Father. Realtor®. Movie nut. After pestering my parents for their commentary on “Star Wars” when I was four years old, my mind went into a creative frenzy. I’d imagined something entirely different than the actual film, which I didn’t end up seeing until its 1979 re-release at the Uptown Theater in Washington, DC. This was my formal introduction to the cinema.

During that long wait, which felt like an eternity to a child, my mind was being molded by more corrosive stuff like “Trilogy of Terror” and “Rosemary’s Baby”, most of which I’d conned various babysitters into letting me watch on television ( I convinced one poor lady that “Jaws” was actually “Moby Dick”).

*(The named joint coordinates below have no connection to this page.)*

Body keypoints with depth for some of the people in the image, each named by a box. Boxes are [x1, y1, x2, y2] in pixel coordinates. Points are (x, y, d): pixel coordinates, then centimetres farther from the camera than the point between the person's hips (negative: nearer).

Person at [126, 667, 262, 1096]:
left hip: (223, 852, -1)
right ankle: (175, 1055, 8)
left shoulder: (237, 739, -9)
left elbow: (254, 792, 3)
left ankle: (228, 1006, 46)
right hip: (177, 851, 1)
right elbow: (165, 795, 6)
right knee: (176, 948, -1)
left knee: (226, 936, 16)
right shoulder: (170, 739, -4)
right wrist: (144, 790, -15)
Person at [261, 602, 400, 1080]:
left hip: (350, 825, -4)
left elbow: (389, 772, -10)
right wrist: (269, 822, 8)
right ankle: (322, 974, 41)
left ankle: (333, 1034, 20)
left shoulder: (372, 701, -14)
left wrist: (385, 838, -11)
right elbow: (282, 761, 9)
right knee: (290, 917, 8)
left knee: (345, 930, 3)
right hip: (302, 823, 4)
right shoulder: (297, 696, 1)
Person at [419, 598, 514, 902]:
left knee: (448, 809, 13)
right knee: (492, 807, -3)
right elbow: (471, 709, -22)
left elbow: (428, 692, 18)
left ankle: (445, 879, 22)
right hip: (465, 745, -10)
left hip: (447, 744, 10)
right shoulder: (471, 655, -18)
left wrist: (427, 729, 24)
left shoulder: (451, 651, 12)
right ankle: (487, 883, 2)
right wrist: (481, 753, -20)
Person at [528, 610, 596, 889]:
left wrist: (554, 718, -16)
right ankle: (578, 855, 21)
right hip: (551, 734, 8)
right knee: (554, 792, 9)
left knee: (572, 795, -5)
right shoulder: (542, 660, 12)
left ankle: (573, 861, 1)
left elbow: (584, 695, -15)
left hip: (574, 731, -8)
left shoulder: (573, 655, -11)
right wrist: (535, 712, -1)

The folks were pretty strict in that regard, so the less appropriate it was for a kid to watch, the more I was fascinated by it. Horror staples like “Halloween” and “Friday the 13th”, as well as lesser-known low-budget fare like “Madman”, “Sleepaway Camp” and “Pieces” all ended up sneaking their way into the VHS on a regular basis.

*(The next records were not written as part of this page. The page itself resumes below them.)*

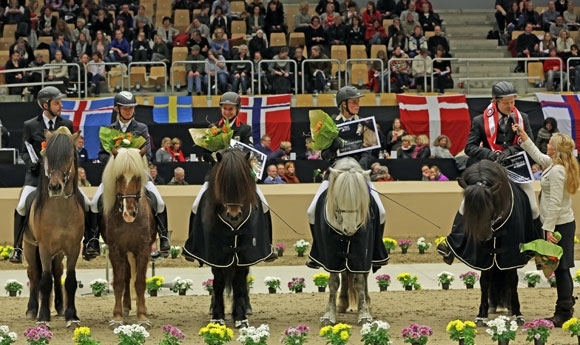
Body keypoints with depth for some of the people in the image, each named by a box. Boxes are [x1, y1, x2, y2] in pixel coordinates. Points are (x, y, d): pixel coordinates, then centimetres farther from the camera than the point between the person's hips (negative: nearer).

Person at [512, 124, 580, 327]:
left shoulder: (557, 171, -21)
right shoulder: (555, 164, 9)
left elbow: (555, 203, -23)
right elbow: (538, 156, 27)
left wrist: (549, 229, -23)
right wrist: (523, 135, 29)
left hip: (559, 225, -10)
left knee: (560, 268, -5)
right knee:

Since then, I’ve developed an obsession with the entire film industry. Even though I watch and review a wide breadth of films these days, my appreciation for the campy, poorly lit micro-budgeters still lends itself to my evolving perspective on movies just as much as the summer blockbusters and Oscar contenders. As I recall my trips to the movie theater, I realize that this stuff is about much more than just a fleeting piece of entertainment.

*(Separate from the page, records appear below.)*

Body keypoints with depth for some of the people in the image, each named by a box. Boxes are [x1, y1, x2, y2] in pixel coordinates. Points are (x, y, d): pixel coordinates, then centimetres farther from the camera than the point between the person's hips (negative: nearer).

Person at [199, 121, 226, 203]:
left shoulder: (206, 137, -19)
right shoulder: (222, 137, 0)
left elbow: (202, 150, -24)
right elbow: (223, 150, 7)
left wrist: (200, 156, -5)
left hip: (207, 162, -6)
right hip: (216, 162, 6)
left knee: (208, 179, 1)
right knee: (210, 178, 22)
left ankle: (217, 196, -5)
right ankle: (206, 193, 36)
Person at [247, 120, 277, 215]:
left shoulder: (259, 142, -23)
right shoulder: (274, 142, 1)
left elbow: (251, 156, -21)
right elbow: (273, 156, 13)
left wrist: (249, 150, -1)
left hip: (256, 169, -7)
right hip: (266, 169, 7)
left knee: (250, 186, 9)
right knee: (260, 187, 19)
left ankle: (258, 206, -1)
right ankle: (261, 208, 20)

A couple years ago, I was finally given the opportunity to lend my opinion on films to a publication, The Rogers Revue, with a subsequent run at Reel Film News. It's been both a privilege and a gateway to what we’re doing now. Most of my experience has come from interviewing independent filmmakers, who consistently promote innovation. The filmmaking process is grueling and relatively unforgiving.

Fellow film enthusiast Eddie Pasa and I have created DC Filmdom as a medium for film reviews, discussion, and (inevitably) some debate. And so, the creative frenzy continues.

(Michael is a member of the Washington, DC Area Film Critics Association).